3. También las palabras dirigidas por el Señor a Pedro no pueden entenderse solamente de la misión especial de Pedro li­mitada al tiempo de la fundación de la Iglesia. El sentido natu­ral de todas las imágenes que el Señor ha empleado para expre­sar la posición privilegiada de Pedro, es que ésta es esencial e imprescindible para la Iglesia y no se limita al tiempo de su fundación. Los adversarios en su mayoría sólo se fijan en la imagen de la «roca fundamento» y la interpretan en el sentido de que Pedro debe ser la primera piedra, sobre la cual el edificio de la Iglesia se apoya una vez para siempre. Pero esta concep­ción estática de la Iglesia no es exacta, pues ella no es un edificio rígido y muerto, sino un organismo viviente, una sociedad. La existencia y cohesión de esta sociedad viva sólo puede ser garantizada por una permanente y eficaz función de roca en la Iglesia. Esto se deduce también claramente de las otras imáge­nes, con las que Cristo describe la misión de Pedro y que, como nota con razón Cullmann, son poco o nada consideradas por los teólogos protestantes. El cargo de administrador de una casa, la posesión del supremo poder de «atar y desatar», la actividad del que «confirma a sus hermanos» y de pastor, no se pueden de ningún modo limitar temporalmente; el sentido de estas imágenes no se puede referir solamente al tiempo de los comienzos de la Iglesia. Ellas no tienen relación exclusiva con la fundación de la Iglesia, sino que aluden a su consistencia y permanencia. La casa necesita siempre un administrador; la fe amenazada, un apoyo dado por Dios; el rebaño, un pastor solícito.

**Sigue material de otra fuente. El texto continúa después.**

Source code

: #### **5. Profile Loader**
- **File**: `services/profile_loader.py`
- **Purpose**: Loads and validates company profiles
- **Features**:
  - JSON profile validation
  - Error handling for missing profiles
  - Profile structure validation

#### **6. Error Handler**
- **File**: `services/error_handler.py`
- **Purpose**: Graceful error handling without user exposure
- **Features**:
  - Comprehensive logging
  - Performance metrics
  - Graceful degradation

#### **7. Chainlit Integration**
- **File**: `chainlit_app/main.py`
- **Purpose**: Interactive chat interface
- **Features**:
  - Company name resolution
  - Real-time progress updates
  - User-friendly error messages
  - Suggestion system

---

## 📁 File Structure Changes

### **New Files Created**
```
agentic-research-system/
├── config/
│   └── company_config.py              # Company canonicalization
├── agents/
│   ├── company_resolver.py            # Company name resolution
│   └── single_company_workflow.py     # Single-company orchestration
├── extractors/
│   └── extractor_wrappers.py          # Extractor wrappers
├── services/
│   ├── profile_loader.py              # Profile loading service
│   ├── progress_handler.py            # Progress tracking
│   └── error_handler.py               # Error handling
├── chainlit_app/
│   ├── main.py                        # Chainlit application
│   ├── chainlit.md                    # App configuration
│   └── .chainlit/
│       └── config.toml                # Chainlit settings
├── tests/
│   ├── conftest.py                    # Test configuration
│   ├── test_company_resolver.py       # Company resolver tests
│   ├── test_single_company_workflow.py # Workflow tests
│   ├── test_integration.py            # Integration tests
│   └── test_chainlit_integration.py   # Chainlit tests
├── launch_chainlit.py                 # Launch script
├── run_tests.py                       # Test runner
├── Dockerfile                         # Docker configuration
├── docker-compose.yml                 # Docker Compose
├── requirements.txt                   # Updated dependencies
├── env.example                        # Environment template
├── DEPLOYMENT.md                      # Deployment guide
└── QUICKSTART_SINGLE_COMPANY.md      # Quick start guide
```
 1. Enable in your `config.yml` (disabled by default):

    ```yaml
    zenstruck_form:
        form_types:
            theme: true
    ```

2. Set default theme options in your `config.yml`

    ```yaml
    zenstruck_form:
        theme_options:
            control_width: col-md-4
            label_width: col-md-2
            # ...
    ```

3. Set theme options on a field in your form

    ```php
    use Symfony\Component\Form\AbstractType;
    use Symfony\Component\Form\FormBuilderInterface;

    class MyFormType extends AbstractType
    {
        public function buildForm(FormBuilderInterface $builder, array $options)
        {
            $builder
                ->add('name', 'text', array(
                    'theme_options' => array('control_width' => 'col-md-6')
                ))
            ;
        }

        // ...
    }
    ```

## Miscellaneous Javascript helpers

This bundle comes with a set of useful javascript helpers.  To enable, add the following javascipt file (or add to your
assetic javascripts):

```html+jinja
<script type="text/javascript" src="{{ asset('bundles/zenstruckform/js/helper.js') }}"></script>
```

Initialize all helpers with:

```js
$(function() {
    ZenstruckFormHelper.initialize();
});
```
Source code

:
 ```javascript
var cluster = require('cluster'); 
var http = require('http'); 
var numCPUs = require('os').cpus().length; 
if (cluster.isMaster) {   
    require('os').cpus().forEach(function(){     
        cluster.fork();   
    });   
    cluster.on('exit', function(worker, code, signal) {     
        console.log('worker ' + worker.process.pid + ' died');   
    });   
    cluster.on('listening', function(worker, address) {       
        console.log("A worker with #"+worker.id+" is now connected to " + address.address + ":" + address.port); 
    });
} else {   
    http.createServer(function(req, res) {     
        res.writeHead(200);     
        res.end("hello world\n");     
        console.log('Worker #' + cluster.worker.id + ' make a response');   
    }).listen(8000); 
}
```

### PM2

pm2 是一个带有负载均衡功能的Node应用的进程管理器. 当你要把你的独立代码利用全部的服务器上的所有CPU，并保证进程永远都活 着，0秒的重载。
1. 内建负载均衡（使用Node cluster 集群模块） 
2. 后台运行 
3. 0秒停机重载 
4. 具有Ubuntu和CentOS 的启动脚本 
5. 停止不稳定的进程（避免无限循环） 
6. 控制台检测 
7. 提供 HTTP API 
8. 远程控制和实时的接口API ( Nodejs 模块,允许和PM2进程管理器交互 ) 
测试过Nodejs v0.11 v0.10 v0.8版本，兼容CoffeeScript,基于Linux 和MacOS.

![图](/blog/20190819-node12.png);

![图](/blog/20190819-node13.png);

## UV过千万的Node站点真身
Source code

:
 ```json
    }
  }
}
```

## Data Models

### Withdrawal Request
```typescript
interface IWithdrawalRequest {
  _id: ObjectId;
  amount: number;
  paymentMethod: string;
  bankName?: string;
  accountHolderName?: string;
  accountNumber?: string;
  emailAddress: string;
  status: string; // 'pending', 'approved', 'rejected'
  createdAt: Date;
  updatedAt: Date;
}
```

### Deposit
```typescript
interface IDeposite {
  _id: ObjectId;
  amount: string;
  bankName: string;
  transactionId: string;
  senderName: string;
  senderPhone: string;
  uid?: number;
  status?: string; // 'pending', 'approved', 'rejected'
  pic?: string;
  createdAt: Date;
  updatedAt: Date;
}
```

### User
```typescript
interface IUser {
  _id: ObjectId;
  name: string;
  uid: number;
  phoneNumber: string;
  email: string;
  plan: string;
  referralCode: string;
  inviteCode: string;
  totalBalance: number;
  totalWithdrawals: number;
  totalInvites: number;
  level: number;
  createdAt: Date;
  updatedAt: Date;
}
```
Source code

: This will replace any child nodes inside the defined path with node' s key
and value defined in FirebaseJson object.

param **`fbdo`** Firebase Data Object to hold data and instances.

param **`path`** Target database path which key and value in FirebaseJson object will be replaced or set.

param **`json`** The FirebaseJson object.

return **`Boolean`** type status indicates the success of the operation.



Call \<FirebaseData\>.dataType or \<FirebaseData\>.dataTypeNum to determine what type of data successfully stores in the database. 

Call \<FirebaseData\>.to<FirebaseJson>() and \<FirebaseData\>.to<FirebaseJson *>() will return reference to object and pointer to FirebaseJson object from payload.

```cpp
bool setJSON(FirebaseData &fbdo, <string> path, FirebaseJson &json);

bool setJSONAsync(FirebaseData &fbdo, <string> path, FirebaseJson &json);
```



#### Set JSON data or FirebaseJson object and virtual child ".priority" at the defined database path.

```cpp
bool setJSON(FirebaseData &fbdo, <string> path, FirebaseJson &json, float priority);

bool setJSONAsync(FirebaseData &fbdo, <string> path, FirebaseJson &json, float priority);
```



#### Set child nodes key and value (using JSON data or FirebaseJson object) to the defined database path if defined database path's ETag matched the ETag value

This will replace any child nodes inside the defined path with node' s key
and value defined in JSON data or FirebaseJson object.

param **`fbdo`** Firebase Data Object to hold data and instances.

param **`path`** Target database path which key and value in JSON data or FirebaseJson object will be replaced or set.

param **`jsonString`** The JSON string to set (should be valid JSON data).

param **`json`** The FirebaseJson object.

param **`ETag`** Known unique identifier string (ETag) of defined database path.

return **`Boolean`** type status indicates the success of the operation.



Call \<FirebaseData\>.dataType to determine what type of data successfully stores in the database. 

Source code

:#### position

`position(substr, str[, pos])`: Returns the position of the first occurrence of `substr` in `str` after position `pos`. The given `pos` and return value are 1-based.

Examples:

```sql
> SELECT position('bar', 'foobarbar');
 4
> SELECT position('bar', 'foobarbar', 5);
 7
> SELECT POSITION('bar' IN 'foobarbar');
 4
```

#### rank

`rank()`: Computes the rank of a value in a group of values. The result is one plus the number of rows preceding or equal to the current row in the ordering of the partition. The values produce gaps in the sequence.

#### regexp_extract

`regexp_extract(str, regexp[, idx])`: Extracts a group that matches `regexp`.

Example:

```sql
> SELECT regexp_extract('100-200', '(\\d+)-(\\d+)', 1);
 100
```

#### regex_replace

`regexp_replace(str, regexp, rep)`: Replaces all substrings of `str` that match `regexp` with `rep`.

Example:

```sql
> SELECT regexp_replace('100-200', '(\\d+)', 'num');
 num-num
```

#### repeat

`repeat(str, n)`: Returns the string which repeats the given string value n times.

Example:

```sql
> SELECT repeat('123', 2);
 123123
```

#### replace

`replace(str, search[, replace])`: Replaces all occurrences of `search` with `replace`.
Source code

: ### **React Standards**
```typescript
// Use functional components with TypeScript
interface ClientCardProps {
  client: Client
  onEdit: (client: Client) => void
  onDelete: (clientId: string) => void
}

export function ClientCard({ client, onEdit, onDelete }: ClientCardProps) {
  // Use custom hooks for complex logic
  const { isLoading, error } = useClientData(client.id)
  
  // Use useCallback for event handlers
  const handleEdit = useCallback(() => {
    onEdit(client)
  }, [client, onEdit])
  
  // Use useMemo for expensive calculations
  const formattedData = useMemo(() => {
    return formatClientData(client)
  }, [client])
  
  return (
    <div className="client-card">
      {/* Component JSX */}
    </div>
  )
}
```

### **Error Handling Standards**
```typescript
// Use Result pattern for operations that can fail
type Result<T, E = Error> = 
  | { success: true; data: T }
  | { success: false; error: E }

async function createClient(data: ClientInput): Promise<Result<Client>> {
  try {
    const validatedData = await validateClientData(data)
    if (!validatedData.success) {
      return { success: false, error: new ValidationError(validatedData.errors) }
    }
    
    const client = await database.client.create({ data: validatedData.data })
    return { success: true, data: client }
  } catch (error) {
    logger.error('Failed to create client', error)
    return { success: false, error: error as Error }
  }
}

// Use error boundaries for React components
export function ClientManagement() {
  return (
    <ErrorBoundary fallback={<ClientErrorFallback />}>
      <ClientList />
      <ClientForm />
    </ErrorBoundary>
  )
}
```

La primitiva Iglesia era consciente de la posición única e irrepetible de los «Doce», que habían sido elegidos por el mismo Jesús y dotados de un poder ¡limitado en el espacio. Pero ella era consciente también de que la misión y los poderes de los Apóstoles, por ser esenciales para la Iglesia, debían pasar a hombres que, después de la muerte de los Apóstoles, ocuparían su puesto.


NOTAS

[1] O. Cullmann, Petrus. Jünger-Apostel-Martyrer, Zurich, Stuttgart 1960, 247s.

[2] K. L. Schmidt, Die Kirche des Urchristentums, (Tubinga 1927) 300.

[3] O. Cullmann, o.c., 259.

[4] Ibídem, 237.

[5] W. SOLOWJEW, Monarchia sancti Petri (trad. Alemana de L. Kobilinski-Ellis, Mainz 1929) 473.

[6] G. Söhngen, Die Einheit in der Theologie (Munich 1952) 307; O. Karrer, Um die Einheit der Christen (Francfort del Mainz 1953) 116.